The FT link doesn't work for me -- can you be a little more specific? Is the link behind a subscription wall?

Tim said...

v:
Yeah, it's that whole "solvency as liquidity problem" again.

eh:
You have to register with FT to see the article - I think that gets you 30 article views.

Anonymous said...

Let me quote Ayn Rand here:

"The moral justification of the gold standard is that those who earn their money, keep it, and the parasites have no way to get their hands on it."

Anonymous said...

Unless one addresses the deficits, interest rates on treasuries must remain contained and go down; otherwise, rapidly increasing interest on a rapidly increasing debt load blows up the monetary system. Problem now is that the bond market has bifurcated and interest rates on mortgages and other bonds are going up. Fed and Treasury (for that matter all central planning) are losing control of bonds. Fed action on BSC can be viewed as an attempt to regain control of the bond market beyond treasuries. The ready willingness to directly monetize mortgage debt as necessary should make it very plain that this currency is done. And as this one is effectively the basis for all paper currency worldwide, so are they. We recover a metal standard for money within, say, the next 10-20 yrs.

Anonymous said...

The Fed needs to be abolished. The government needs to issue it's own debt free money and take back the power to create money from the private banks that make up the Fed.

Usury creates inflation, and the income tax is required to pay the interest on government debt. As Thomas Edison once said, if a government is able to issue 30 billion in bonds with a promise to pay it back with interest based on its good credit, it can also issue 30 billion in its own debt free currency based on the same good credit.

Under the Fed system, the money the banks create out of thin air is for the principal. They do not create the money for the interest. The government does not pay back the principal, just the interest, from income taxes. Personal and corporate debt on the other hand requires both be paid. Corporate debt comes at low interest rates, and profits allow them to pay back their loans.

Personal debt requires interest be paid with savings. The interest rates they get are not very favourable. A typical mortgage over 30 years requires that interest payments are more than twice the principal. Where does that interest come from, since the banks do not create this money. Collectively, it is an impossible contract. As such, the credit market debt bubble is now 350% of GDP, higher even than the Great Depression (269%).

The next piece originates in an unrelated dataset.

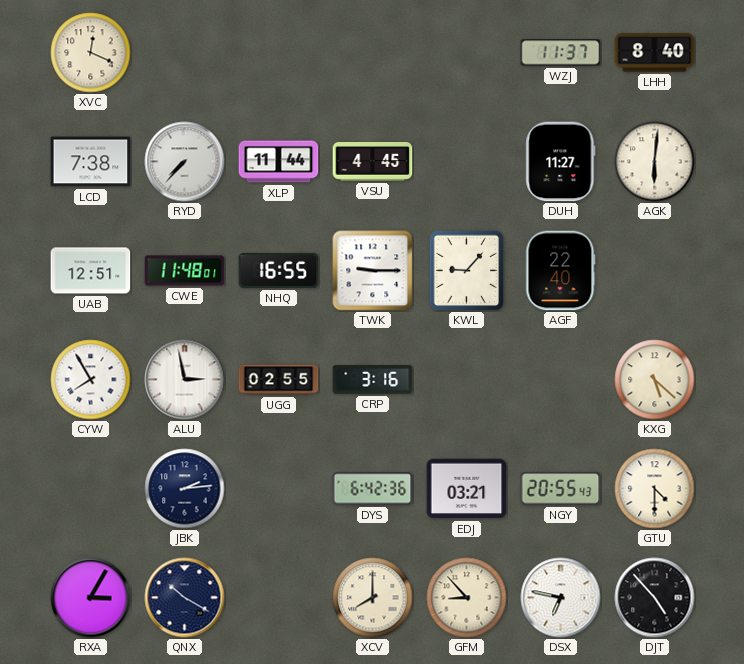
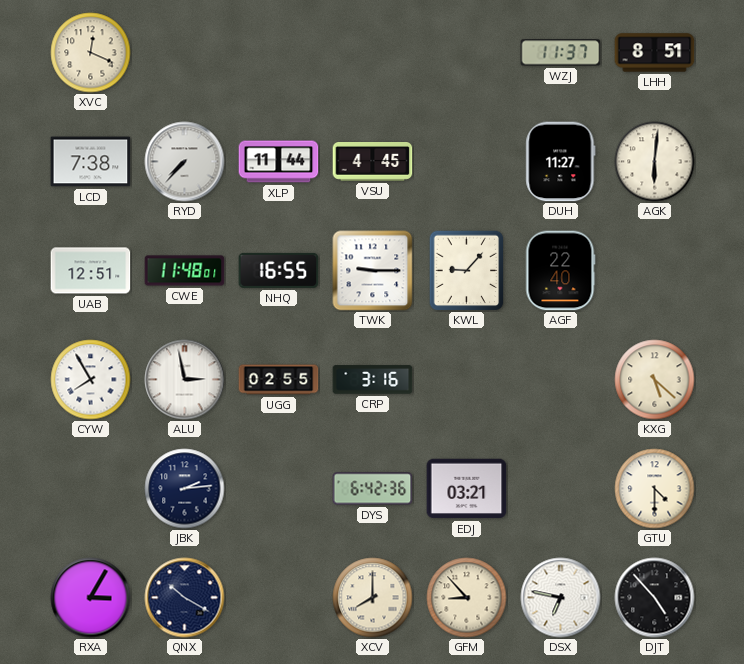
LHH: 8:40 -> 8:51
NGY: 20:55 -> none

Besides, there is no consideration on the part of the banks, since they create the money out of thin air.

http://www.webofdebt.com/articles/dollar-deception.php

Basically, the system works by banks creating money out of thin air as principal, knowing the interest can not be paid back for 100% of their loans, which allows them to seize real assets from those who default and end up in foreclosure.

In essence, the Federal Reserve System is a system designed for banks to create fictitous capital without earning it, and exchanging it for capital created by labour, transferring wealth and property from the lower classes to the higher classes who own the banks (interest and property) and government (income tax).

The Fed MUST go. It is the problem. Every recession or depression is intentionally created by the Fed to facilitate wealth and property transfer. In the end, the Big banks always come out of each crisis bigger, stronger and wealthier, while smaller banks and the middle class get eaten up.

Yet after each crisis, we give the Fed more power.

The solution to the current crisis is simple. The government can issue it's own money, buy up each mortgage at face value. Burn the mortgages, and set mortgage debt to zero. Future mortgages will be issued by state banks under state regulations. Money will be created by National banks under federal supervision, to ensure the money is loaned to sectors of the economy that improve the country, at low interest, like infrastructure, and not for speculative fictitous capital ventures.

When Profit motives are the only motive considered by private banks and health insurance companies, and government does not intervene to protect the general welfare of it's citizens as required by the constitution, then what you see today is the result.